April 3, 2009 § Leave a Comment
Saul Landau’s 1969 documentary “Fidel!” takes the viewer into a world that is not only lost but quite unknown. It’s a largely uncritical portrait of Cuban revolutionary leader Castro as he goes about his day, allowing him to rattle off the Gospel According to Fidel and the cameras to take in the reality of Cuba 10 years after the revolution.
Americans older than me can probably conjure up memories of Castro as a scary, unknown quantity — a forest guerilla attacking the solid forces of big business and American interests — but for many my age, he was a hat, a beard and a cigar that added up to something frightening.
Or, at least, we were told it added up to something frightening, and it seemed so, since Americans weren’t allowed to go to Cuba. It was that bad — we couldn’t even step on its soil. Or buy its cigars. In the 1970s, this put Cuba on the same level as scary East Germany — the epitome of the mysterious bleakness that communism caused on a society.
Decades later, it’s a far more complicated picture — Cuba is a place populated by real people and has its good and bad. After years of representation by the expatriates in Florida, a more measured view of the country has come into play for many Americans.
Landau’s film certainly doesn’t examine any of the larger questions. Instead, it allows Castro to lead the crew around on a charming site visit that gives viewers the greatest hits of Cuba at the moment in time. It’s a struggling country, trying to tie its resources and keep its people on track as they forge to a future of education and progress that is part of a national collective.
The real importance of the film is its unusual access to Castro himself. Not only does Landau and his crew get to follow him as he checks in on collective farms, building projects and baseball games, they get to hang around for his breakfast, his strategy meetings and indulge in picking his brain for some extended monologues in regard to his philosophy of rule. With a twinkle in his eye, the revolutionary often reveals himself as intelligent and charming, if fairly intense.
And if the film threatens to drift toward one-sided celebration, Landau includes scores of scenes with a dissatisfied citizenry complaining about conditions and services to Castro’s face. He also gets to talk to some political prisoners who gripe about their sentences.
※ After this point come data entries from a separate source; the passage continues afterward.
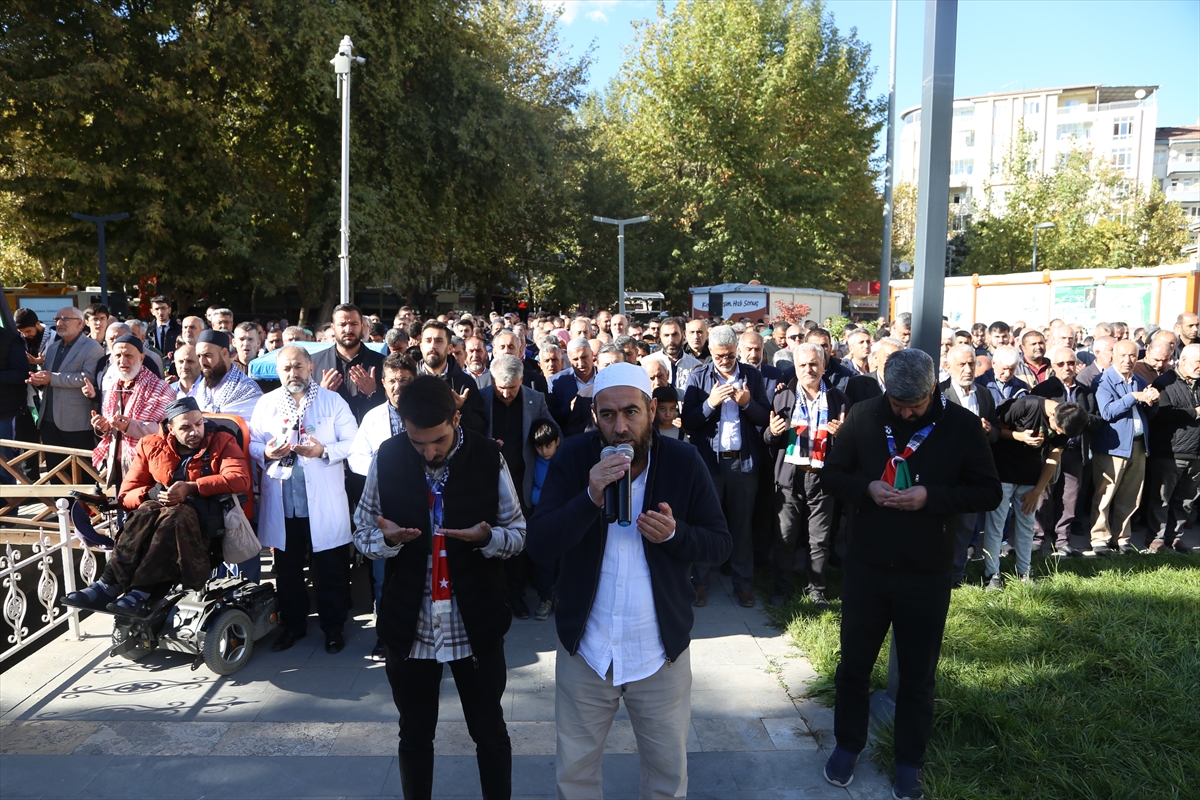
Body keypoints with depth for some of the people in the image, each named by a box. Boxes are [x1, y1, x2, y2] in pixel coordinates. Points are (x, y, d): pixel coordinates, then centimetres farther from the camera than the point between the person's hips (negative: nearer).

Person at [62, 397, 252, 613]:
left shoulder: (222, 442, 4)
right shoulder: (151, 445, 12)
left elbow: (240, 479, -14)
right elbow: (125, 495, 8)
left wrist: (191, 488, -22)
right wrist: (151, 493, -15)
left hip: (203, 524, -3)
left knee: (173, 514, -36)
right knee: (147, 511, -32)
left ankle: (140, 591, -39)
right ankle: (108, 586, -36)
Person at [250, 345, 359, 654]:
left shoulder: (333, 401, 2)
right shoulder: (266, 403, 10)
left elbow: (352, 442, -3)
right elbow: (251, 443, 10)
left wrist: (324, 450, -19)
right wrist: (266, 452, -11)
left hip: (324, 502, -3)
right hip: (281, 502, 3)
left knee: (330, 569, 4)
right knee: (287, 568, 13)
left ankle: (333, 626, 19)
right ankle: (292, 624, 29)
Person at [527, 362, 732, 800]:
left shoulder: (684, 461, -10)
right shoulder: (572, 457, -10)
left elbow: (721, 545, -4)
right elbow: (538, 544, -15)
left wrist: (675, 533, -24)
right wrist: (591, 498, -30)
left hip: (661, 649, 0)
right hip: (585, 648, 0)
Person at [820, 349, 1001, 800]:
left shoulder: (963, 426, -8)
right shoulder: (863, 417, -6)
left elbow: (989, 492, -6)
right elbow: (831, 475, 1)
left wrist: (930, 496, -21)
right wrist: (866, 488, -19)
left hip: (927, 573, -1)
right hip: (866, 565, 1)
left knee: (918, 673, 14)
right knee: (854, 662, 14)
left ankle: (909, 762, 33)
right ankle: (848, 745, 36)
There’s plenty of surprise dissent in here, which makes this a valuable timepiece, capturing what became of the legend after the revolution and the Russian missiles.
It’s an unapologetic and extremely unique window into a person and life cut off from so many Americans — mandatory viewing for anyone seeking out a ring-side seat to history, or just a clear-headed examination of the realities of a collective society.